AIM: To investigate the effect of gastrodin on the expression of brain-derived neurotrophic factor (BDNF) and interleukin-6 (IL-6) in the striatum of cerebral ischemia rats, and to explore the potential mechanism of gastrodin in treating cerebral ischemia. METHODS: The rats were randomly divided into four groups: normal, sham, model, and gastrodin groups, each consisting of 10 rats. After successful modeling using middle cerebral artery occlusion (MCAO), the gastrodin group received intraperitoneal injection of gastrodin injection at a dose of 10 mg/kg once a day for 14 consecutive days. Pathological changes in striatal neurons were observed using Nissl staining. Immunohistochemistry was utilized to detect positive expression of BDNF and IL-6 proteins in the striatum. Additionally, immunoblot analysis was performed to determine the expression levels of BDNF and IL-6 proteins in the striatum. RESULTS: Nissl staining revealed clear and intact structures of striatal neurons in the normal and sham groups, with tightly arranged cells. In the model group, the number of cells was significantly reduced compared to the sham group (P<0.01), and there was a noticeable cytosolic atrophy and loose cell arrangement. The gastrodin group showed a significant increase in the number of Nissl-positive neurons compared to the model group (P<0.01), and there was also a significant improvement in cell morphology. The results of immunohistochemistry and immunoblot were consistent, and there was no statistically significant difference in BDNF and IL-6 protein expression between the normal group and the sham group (P>0.05). Compared to the sham group, the model group showed a decrease in the protein expression level of BDNF in the striatum on the ischemic side (P<0.01) and an increase in the protein expression level of IL-6 (P<0.05, P<0.01).

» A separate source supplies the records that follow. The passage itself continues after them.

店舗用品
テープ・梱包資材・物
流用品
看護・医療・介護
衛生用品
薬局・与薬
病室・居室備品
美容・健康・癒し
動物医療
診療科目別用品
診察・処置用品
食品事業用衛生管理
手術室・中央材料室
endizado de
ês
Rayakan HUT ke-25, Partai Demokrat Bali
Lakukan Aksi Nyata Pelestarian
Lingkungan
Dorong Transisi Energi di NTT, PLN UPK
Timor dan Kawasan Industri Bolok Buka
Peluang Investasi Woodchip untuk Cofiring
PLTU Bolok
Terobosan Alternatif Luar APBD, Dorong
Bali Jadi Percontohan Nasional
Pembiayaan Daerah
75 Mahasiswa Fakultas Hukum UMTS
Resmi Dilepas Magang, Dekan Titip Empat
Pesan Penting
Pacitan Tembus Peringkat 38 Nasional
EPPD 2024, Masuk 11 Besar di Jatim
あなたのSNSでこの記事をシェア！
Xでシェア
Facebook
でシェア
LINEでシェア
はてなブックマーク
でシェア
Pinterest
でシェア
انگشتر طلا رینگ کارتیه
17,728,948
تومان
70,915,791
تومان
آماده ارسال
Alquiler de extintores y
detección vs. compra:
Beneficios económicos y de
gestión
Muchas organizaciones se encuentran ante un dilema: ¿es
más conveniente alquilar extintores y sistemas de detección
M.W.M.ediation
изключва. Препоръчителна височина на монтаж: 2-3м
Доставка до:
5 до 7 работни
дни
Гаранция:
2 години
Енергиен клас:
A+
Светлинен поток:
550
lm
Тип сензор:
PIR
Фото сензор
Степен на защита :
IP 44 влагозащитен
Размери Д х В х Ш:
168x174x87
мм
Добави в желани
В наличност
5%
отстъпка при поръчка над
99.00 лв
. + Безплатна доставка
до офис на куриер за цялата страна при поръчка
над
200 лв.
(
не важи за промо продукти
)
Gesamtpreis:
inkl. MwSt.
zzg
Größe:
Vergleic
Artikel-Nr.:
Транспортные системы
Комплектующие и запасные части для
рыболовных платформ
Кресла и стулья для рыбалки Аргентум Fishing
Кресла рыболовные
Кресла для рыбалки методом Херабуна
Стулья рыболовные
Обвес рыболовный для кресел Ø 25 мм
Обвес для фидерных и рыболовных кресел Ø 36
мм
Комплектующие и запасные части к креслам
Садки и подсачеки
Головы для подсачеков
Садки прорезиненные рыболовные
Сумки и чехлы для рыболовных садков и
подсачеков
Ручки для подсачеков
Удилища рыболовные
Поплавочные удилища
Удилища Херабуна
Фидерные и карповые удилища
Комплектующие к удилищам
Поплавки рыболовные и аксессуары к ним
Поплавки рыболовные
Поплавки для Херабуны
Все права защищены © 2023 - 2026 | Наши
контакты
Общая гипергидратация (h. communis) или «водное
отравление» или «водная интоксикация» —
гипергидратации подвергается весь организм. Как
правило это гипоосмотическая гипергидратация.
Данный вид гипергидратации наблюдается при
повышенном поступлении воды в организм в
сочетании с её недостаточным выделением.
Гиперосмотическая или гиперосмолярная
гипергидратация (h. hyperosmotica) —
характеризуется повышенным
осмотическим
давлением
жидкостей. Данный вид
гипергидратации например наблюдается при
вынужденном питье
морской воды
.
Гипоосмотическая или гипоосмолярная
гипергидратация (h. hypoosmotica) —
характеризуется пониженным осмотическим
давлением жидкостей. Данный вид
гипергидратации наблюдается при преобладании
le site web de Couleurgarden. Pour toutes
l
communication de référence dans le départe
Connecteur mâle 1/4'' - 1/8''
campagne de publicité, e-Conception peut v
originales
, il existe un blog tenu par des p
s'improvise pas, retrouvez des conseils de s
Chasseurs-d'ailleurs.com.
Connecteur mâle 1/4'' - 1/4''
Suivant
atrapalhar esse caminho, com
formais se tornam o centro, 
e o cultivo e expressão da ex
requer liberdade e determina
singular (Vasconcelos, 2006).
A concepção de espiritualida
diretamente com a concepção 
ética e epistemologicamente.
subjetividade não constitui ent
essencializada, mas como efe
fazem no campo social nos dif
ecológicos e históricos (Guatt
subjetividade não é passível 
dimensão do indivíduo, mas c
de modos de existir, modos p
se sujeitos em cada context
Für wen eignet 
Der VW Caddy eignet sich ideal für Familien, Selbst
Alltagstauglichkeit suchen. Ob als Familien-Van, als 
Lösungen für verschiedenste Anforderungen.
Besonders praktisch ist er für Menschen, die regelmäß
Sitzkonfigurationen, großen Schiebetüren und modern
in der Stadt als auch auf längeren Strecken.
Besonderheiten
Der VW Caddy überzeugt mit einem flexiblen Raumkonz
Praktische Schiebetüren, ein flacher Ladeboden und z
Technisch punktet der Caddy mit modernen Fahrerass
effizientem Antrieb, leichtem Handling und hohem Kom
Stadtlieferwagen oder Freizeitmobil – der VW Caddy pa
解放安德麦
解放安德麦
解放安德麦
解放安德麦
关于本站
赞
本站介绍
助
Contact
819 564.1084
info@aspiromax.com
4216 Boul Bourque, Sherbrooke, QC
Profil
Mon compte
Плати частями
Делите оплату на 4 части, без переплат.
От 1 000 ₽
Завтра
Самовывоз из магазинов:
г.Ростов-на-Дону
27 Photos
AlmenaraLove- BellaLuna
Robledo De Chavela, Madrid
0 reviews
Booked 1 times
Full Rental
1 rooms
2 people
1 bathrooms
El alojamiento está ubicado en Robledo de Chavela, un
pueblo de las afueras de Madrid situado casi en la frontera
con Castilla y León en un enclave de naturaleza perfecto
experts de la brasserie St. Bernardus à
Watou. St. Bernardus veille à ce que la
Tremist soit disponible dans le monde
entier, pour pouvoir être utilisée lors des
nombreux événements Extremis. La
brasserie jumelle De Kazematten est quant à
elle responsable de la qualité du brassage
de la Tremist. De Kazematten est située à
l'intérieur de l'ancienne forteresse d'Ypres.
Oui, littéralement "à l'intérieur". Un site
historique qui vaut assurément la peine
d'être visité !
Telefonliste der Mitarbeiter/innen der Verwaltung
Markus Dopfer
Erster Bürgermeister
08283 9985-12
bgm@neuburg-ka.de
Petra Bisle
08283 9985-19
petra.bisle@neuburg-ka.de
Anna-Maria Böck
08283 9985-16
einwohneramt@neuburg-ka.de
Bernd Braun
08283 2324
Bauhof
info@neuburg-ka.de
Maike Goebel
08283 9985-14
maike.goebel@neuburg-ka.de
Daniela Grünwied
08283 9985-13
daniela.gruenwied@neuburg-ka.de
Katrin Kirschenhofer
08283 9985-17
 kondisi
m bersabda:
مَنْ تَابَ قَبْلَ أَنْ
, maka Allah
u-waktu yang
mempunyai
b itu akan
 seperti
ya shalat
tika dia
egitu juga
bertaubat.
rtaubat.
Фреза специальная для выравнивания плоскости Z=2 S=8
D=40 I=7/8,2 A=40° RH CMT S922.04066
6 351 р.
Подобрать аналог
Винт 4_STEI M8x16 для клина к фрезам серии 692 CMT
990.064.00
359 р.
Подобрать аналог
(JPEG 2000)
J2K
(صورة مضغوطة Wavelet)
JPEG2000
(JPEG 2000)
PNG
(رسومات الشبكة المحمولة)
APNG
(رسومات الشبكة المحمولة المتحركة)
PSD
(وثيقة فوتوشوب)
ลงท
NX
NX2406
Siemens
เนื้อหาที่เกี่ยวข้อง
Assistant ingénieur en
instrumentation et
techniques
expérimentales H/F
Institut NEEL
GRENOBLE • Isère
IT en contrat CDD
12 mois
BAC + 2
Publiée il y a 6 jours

In contrast, the gastrodin group showed an increase in the protein expression level of BDNF in the striatum on the ischemic side (P<0.05, P<0.01) and a decrease in the protein expression level of IL-6 (P< 0.05, P<0.01) compared to the model group. CONCLUSION: Gastrodin has a significant protective effect on striatal injury caused by cerebral ischemia, and its mechanism may be related to the up-regulation of the anti-inflammatory factor BDNF and the down-regulation of the pro-inflammatory factor IL-6.